*EXTRACTED DATA:*

--

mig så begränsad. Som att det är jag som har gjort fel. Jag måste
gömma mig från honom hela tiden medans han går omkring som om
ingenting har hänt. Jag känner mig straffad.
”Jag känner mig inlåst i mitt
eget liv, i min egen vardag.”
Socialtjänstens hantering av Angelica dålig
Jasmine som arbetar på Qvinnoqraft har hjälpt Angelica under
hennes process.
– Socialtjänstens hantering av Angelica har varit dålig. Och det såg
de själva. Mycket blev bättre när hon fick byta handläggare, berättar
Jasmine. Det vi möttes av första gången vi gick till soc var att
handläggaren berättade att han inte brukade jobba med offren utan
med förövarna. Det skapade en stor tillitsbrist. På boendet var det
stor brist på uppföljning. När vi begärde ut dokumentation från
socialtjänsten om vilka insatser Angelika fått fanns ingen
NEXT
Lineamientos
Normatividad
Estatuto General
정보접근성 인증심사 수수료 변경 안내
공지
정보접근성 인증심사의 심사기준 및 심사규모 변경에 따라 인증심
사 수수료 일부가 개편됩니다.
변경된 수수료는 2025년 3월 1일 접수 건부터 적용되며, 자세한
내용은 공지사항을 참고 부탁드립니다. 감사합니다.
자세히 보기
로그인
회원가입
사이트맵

--

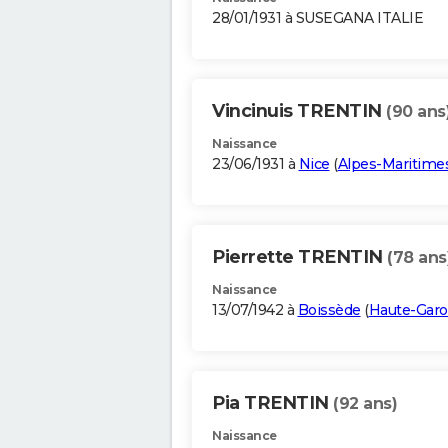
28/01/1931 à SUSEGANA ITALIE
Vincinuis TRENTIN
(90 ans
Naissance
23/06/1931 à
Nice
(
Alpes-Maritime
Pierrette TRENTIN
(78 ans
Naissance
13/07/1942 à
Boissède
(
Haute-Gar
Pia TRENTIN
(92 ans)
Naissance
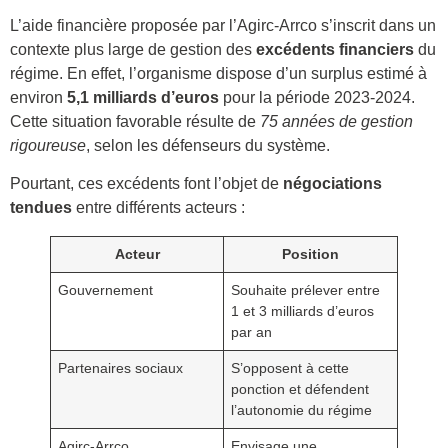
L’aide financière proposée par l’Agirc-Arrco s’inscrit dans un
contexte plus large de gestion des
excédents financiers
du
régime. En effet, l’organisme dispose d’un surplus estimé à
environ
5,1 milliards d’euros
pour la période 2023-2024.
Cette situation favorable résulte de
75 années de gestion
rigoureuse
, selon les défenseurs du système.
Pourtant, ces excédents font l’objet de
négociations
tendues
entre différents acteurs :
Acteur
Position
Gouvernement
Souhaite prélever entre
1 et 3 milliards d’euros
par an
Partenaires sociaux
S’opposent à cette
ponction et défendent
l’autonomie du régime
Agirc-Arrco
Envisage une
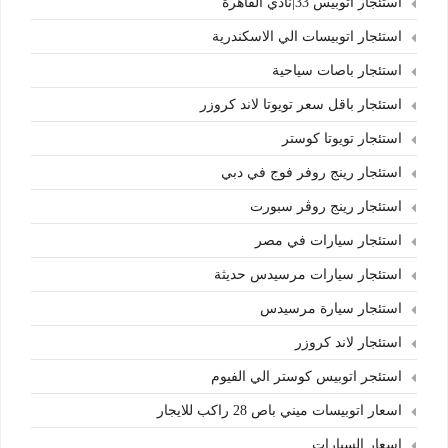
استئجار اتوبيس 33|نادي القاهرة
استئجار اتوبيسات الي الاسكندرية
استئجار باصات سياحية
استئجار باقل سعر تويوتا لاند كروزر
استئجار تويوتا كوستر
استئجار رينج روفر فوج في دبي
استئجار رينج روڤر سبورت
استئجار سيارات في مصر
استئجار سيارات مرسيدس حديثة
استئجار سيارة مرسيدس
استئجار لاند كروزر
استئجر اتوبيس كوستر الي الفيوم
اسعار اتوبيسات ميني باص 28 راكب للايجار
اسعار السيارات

--

*TASK BRIEF:*
Copy out word for word every line in the entries between the line containing "mig så begränsad." and the line containing "handläggaren berättade att", with both of those lines included.

*COMPLETED TASK:*
mig så begränsad. Som att det är jag som har gjort fel. Jag måste
gömma mig från honom hela tiden medans han går omkring som om
ingenting har hänt. Jag känner mig straffad.
”Jag känner mig inlåst i mitt
eget liv, i min egen vardag.”
Socialtjänstens hantering av Angelica dålig
Jasmine som arbetar på Qvinnoqraft har hjälpt Angelica under
hennes process.
– Socialtjänstens hantering av Angelica har varit dålig. Och det såg
de själva. Mycket blev bättre när hon fick byta handläggare, berättar
Jasmine. Det vi möttes av första gången vi gick till soc var att
handläggaren berättade att han inte brukade jobba med offren utan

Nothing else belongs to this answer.